Posted April 4, 2018 | iPhone | iPhone medical device | Mac | medical apps | News


An new experiement shows an iPhone app and a camera can be used in medical diagnosis.
Photo: Ste Smith/Cult of Mac

Medical advances don’t have to be dramatic. Even small changes can save lives. Take an app that uses an iPhone camera to determine if an artery is healthy enough to accept the catheter needed to restore blood flow to a patent’s heart. It’s still experimental, but is significantly better than the current method.

A simple test is usually performed to see if an artery is up to a catheter: all blood flow to the hand is blocked by applying pressure until the skin turns white. Next, pressure is removed from one of the arteries leading to the hand while a doctor looks to see if the palm’s normal color is restored. This is called the Allen test.

A new testing method

Hoping for a better method, researchers checked to see if an iPhone’s camera would be more accurate at determining whether the hand had proper circulation. They used an app for photoplethysmography (using a camera to detect blood flow) on the patient’s index finger.

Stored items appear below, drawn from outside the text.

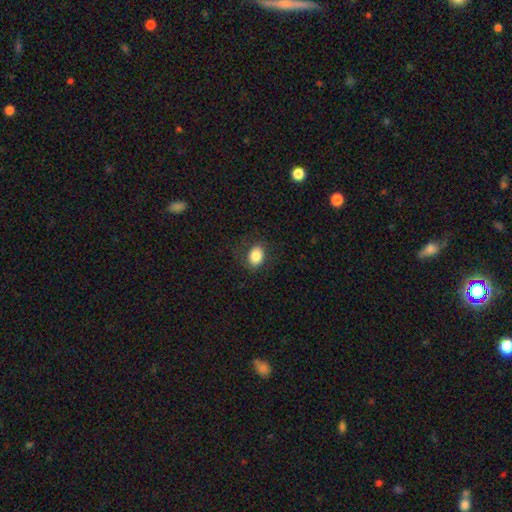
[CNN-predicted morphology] The model was most divided on "how rounded": in between: 68%, round: 31%, cigar-shaped: 1%. More confident: smooth or featured — smooth (83%); merging — none (79%).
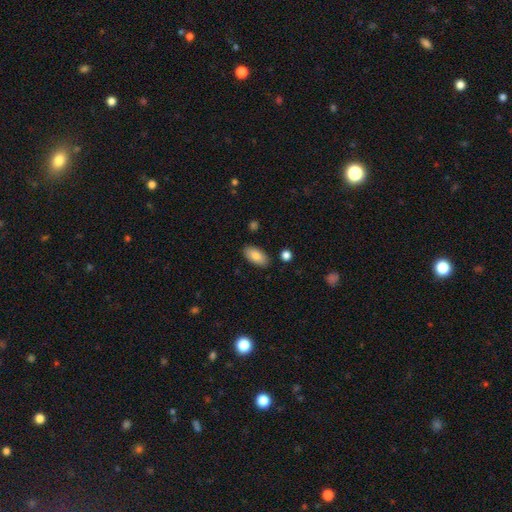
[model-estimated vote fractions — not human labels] smooth 83%, featured or disk 10%, star or artifact 7%. Down the decision tree: how rounded — in between (92%); merging — none (86%).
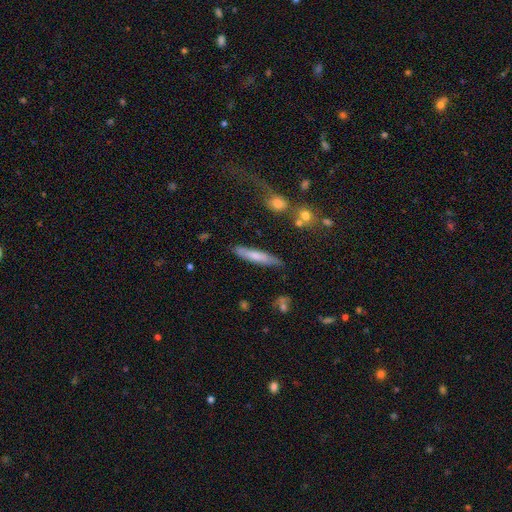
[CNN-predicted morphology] type=smooth (65%); roundness=cigar-shaped (88%); merging=none (80%).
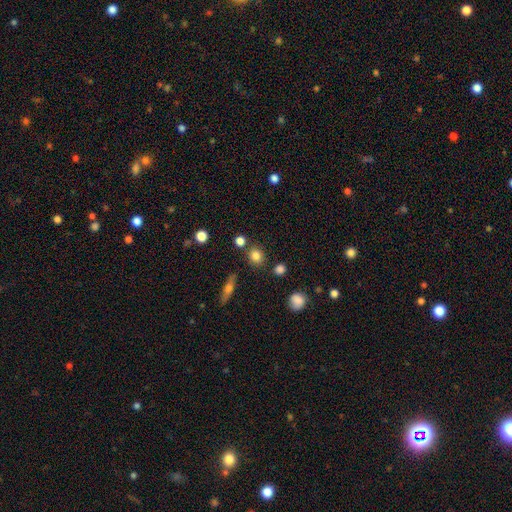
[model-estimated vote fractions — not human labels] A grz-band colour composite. It shows a smooth galaxy with no disk features (82%) that is round (83%). Merging: none (80%).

The researchers used iOS software that’s not available yet. It’s still undergoing testing before release. The device was an iPhone 4.

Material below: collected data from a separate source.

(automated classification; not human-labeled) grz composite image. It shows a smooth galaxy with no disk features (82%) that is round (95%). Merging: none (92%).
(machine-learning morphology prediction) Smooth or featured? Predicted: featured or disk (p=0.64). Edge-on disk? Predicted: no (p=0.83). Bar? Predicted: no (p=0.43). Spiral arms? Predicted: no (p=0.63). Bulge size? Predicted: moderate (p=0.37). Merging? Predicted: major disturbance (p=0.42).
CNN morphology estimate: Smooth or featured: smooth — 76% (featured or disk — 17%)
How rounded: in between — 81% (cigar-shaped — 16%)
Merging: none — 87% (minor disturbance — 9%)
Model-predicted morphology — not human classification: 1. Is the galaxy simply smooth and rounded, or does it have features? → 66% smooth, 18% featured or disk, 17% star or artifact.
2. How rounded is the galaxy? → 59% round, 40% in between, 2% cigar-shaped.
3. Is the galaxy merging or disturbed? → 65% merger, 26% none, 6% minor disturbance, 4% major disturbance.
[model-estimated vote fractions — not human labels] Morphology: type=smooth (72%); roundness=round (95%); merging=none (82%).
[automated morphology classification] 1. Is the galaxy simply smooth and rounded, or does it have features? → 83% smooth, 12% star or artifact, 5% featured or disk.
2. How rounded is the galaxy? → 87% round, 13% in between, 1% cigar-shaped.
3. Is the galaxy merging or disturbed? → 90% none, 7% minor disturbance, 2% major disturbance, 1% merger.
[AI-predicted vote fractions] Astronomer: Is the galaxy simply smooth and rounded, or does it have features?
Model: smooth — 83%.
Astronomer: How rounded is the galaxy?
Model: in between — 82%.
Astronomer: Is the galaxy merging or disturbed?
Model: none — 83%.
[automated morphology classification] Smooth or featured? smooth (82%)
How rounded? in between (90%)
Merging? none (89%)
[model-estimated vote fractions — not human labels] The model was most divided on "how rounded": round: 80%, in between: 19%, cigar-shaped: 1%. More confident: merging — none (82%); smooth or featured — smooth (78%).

All the patients in this experiment underwent both these methods to see how healthy their arteries were. Then an doppler ultrasonography was done on the arteries to truly determine how much blood they were allowing to flow. This is a more time consuming and expensive test than the other two.

A better solution

The researchers found that the iPhone was 91.8 percent accurate, while the Allen test was 81.7 percent accurate.

“Using a smartphone to monitor changes in color in the fingertips is much more accurate in detecting subtle changes as opposed to the doctors’ general opinion of the color of the hand,” Dr. Benjamin Hibbert of the University of Ottawa Heart Institute in Canada, and the senior researcher in this study, told Reuters.

Using smartphones and smart watches as medical diagnosis devices is becoming increasingly common. The next Apple Watch might have built-in a blood pressure monitor, for example.